Capítulo 11 Discussão e algumas conclusões

Nesse capítulo iremos, primeiramente, apresentar uma discussão sobre os diferentes aspectos que integram o contexto em que os alunos realizam suas atividades. Em seguida, apresentaremos algumas conclusões sobre os sentidos, para os alunos, das atividades que realizam nas aulas de Arte, conclusões essas fundamentadas na síntese dos dados de pesquisa e nas referências teóricas adotadas nesta dissertação. Essas conclusões, que não têm a pretensão de esgotar o grande número de questões que podem ser discutidas a partir das observações realizadas, configuram uma primeira resposta a questão de pesquisa formulada para este estudo. Alguns dos sentidos desvelados foram compreendidos como sentidos “antiarte” e outros como sentidos “para a arte”.

11.1) Arte, escola e aulas de Arte.

As atividades das crianças nas aulas de Arte podem adquirir os mais variados sentidos, dependendo do momento, da criança, da atividade ou do contexto considerado. Múltiplos sentidos podem ser vividos, ao mesmo tempo. O contexto em que se realizam as atividades constitui-se em um campo de relações múltiplas e complexas em que diversas dimensões da vivência se entrecruzam.

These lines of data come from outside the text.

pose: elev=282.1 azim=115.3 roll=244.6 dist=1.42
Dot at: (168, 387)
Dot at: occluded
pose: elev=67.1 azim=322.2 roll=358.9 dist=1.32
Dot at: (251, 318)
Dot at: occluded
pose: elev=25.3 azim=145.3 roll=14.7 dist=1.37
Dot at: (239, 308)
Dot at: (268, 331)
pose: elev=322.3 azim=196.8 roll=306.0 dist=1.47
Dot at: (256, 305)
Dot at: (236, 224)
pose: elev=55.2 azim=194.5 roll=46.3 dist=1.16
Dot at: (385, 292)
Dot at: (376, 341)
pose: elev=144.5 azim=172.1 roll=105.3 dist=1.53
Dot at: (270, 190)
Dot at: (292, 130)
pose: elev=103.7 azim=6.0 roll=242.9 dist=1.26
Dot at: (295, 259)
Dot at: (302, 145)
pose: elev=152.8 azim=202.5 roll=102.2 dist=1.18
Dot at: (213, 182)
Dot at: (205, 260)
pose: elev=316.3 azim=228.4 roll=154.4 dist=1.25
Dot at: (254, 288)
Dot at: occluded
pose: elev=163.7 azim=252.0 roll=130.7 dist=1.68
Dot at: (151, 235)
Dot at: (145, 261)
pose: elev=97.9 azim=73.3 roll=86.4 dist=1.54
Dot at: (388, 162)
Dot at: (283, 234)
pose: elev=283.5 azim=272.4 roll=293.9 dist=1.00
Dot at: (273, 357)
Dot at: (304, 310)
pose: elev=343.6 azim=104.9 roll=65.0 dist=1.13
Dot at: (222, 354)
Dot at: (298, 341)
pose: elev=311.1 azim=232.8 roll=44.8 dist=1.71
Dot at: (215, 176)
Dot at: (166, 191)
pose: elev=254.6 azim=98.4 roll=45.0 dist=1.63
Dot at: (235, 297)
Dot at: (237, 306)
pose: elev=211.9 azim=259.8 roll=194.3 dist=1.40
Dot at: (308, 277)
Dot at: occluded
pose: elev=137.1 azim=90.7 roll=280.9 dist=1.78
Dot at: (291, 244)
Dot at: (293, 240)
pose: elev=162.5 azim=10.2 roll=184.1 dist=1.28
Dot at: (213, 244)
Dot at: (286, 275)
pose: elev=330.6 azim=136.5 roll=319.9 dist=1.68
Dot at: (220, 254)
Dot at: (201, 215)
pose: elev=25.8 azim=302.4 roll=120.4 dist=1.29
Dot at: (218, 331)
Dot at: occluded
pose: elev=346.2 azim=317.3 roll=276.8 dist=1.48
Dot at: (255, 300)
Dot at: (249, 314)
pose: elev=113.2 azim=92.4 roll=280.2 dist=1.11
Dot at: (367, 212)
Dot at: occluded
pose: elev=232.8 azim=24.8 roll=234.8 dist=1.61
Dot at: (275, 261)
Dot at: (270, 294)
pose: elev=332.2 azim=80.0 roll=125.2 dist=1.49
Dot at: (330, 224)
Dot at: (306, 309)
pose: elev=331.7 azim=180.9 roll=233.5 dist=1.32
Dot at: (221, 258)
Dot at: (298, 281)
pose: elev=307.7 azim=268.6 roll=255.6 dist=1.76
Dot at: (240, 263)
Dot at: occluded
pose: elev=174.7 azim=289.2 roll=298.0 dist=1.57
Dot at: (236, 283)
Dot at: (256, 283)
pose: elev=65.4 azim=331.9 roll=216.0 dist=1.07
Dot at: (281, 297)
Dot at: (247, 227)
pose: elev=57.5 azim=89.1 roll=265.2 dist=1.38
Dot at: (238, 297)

Há uma dimensão institucional que chega à criança através da conduta dos pais. Conforme Merleau-Ponty (1990, p. 136) a “vida privada já está

institucionalizada” (grifo do autor) e a cultura induz um certo modo de existir.

Devemos considerar “o psicológico e o institucional como dois aspectos de uma mesma estrutura” (MERLEAU-PONTY, 1990, p. 58). Concordando com Durkheim que o “fato social é coercitivo”, o autor alerta para que a psicologia da criança não incorra no mesmo erro da psicanálise, que desconsidera o “institucional em sua análise do domínio individual”, pois há, “invasão do social até no corporal: sinais, símbolos instituídos, lágrimas” (MERLEAU-PONTY, 1990, p. 54, 11 e 55, respectivamente. Grifo do autor).

Nessa dimensão institucional, a escola aparece como obrigação ou dever e impõe suas regras e determinações. A obtenção de boas notas, ou de sucesso no desempenho escolar, é uma manifestação da dimensão institucional na conduta da criança. Como ela, muitos outros aspectos institucionais podem se fazer presentes na atividade da criança. Essa instituição, a escola, e essa escola particular, a EMEF, contém, como parte dela, a aula de Arte, como disciplina genérica, que pode ser realizada de diferentes formas, por diferentes professores. A aula de Arte assume alguns aspectos semelhantes e algumas diferenças, em relação às demais disciplinas. Ao mesmo tempo em que a aula de Arte incorpora o sentido de dever e obrigação, comum a todas as disciplinas escolares, carregando, portanto, os componentes de freqüência, avaliação, autoridade do professor e prestação de contas das notas aos familiares, ela também projeta uma diferença, uma particularidade que a faz diferente das demais disciplinas: trata-se de uma aula de Arte e não de outra disciplina. Ela carrega, nesse aspecto, um conjunto de sentidos que lhe é próprio. Trata-se não apenas das diferenças existentes entre cada disciplina, que fazem de cada disciplina um mundo à parte que reflete e, ao mesmo tempo, diferencia-se do todo, mas também das diferenças entre as aulas de Arte e todas as demais disciplinas, que manifestam os sentidos específicos que essa instituição particular, a aula de Arte, carrega como parte de uma instituição maior, que é a escola.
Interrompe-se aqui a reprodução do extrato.